> EXERCISE REQUIREMENTS: Turn only the item lines below, from the line with "Take the way" to the line with "Answer: approximately 90°" (both included), into a Markdown table with the columns Row and Text, giving each line a row number and skipping blank lines and pictures.

[[ INPUT FOR THIS TASK, beginning ]]

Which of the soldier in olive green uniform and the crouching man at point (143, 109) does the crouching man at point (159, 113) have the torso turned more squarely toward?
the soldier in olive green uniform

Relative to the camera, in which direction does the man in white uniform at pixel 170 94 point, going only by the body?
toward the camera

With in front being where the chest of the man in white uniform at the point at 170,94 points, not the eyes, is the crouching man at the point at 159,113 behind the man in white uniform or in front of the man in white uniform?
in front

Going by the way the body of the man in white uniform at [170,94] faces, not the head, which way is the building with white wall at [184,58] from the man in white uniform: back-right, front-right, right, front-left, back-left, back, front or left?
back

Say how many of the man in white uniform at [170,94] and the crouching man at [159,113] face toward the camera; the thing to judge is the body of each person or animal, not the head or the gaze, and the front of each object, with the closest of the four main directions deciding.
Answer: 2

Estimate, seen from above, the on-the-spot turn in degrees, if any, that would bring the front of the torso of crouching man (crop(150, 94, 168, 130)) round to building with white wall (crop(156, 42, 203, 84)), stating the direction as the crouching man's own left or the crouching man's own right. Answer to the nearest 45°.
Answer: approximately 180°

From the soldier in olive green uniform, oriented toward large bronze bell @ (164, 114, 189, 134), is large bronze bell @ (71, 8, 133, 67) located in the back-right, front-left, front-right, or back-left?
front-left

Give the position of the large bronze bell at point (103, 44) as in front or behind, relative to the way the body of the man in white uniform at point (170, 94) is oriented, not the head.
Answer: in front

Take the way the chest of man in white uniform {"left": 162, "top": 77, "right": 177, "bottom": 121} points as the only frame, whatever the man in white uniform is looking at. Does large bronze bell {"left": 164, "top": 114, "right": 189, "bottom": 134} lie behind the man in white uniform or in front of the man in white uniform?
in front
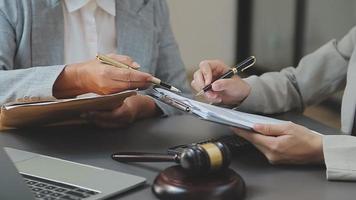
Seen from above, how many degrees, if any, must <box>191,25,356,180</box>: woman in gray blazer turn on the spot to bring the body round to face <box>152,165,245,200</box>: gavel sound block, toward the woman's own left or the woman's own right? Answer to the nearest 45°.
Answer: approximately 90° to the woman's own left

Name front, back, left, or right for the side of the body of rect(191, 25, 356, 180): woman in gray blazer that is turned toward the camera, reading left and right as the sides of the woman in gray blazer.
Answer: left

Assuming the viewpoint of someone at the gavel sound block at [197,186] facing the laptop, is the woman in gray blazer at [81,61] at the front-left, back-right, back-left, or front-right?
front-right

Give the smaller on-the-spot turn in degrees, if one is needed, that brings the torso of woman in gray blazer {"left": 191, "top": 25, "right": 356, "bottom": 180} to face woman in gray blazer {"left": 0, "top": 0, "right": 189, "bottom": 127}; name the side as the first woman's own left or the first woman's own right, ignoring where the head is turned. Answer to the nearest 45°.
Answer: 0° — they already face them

[[ INPUT FOR THIS TASK, end ]]
[[ INPUT FOR THIS TASK, beginning ]]

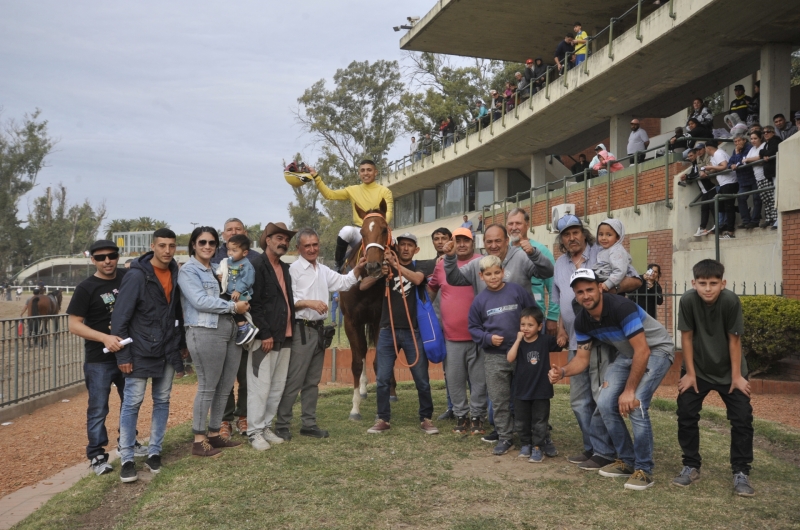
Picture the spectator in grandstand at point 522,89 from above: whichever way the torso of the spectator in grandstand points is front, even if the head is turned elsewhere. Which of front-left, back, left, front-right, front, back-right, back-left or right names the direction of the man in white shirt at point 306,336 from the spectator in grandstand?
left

[[ INPUT FOR THIS TASK, end ]]
[[ INPUT FOR THIS TASK, beginning ]]

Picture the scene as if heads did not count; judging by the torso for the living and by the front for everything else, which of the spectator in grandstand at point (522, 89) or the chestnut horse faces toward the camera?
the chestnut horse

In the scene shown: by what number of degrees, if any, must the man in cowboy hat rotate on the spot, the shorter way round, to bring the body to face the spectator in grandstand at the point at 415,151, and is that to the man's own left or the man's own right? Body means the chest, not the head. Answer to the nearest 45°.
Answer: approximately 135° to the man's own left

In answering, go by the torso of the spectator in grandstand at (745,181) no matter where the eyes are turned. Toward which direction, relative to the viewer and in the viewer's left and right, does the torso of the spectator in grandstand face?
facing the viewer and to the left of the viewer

[[ INPUT FOR THIS TASK, end ]]

> SOLVED PROBLEM:
| Row | Text |
|---|---|
| 1 | Take the way the chest of man in white uniform {"left": 162, "top": 77, "right": 177, "bottom": 121} points as the only frame, whatever the man in white uniform is looking at. Does large bronze bell {"left": 164, "top": 114, "right": 189, "bottom": 134} lie behind the man in white uniform or in front of the man in white uniform? |
| 2 | in front |
| 3 | Seen from above, how many degrees, if any, must <box>191,25,356,180</box>: woman in gray blazer turn on the spot to bring the body round to face <box>152,165,245,200</box>: gavel sound block, toward the woman's own left or the woman's own right? Answer to the nearest 45°. |
| 4 | Answer: approximately 90° to the woman's own left |